= Exercise directions =
In the listing below, find each line with the string "pixels" and report it.

Data for this exercise: Begin

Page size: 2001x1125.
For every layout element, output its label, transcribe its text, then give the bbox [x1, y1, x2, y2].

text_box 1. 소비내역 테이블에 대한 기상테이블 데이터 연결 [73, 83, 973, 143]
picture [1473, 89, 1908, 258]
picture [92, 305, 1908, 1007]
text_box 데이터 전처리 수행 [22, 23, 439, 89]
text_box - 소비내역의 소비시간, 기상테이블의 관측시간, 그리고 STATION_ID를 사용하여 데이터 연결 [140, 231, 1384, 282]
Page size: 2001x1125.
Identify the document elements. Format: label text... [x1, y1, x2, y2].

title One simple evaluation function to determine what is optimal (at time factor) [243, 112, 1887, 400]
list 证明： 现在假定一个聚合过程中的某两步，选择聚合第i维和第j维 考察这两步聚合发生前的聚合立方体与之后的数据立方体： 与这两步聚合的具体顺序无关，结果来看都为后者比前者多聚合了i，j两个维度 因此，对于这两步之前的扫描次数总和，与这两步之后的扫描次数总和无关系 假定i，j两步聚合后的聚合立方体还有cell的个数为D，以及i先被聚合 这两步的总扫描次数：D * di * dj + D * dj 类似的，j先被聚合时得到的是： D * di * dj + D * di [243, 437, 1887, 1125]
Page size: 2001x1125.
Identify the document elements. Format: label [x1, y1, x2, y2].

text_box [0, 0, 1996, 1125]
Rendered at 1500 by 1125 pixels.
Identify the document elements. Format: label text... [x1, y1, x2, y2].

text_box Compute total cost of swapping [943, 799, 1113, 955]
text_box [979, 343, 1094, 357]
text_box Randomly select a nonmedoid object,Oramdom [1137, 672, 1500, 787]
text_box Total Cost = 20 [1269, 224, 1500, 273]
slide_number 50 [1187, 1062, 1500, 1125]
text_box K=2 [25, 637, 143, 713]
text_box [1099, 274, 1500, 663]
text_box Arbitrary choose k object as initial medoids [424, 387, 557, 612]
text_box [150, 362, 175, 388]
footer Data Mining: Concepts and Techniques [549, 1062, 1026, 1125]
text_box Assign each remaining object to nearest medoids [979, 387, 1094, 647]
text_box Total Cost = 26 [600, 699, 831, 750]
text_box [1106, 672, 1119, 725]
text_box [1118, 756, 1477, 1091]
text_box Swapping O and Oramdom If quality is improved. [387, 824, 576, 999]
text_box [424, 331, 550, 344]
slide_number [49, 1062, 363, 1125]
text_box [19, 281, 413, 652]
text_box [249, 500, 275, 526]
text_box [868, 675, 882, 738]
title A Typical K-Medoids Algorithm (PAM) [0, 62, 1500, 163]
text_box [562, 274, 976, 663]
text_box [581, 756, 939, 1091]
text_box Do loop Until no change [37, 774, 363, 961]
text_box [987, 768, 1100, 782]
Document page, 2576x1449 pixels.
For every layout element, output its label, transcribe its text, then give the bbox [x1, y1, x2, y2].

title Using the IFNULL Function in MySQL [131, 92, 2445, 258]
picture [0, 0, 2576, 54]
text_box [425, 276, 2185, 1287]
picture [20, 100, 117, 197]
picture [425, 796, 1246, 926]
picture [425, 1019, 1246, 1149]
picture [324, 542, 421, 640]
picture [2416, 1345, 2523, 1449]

Data for this exercise: End

= Expected answer =
Rendered at 1500 by 1125 pixels.
Document page, 2576x1449 pixels.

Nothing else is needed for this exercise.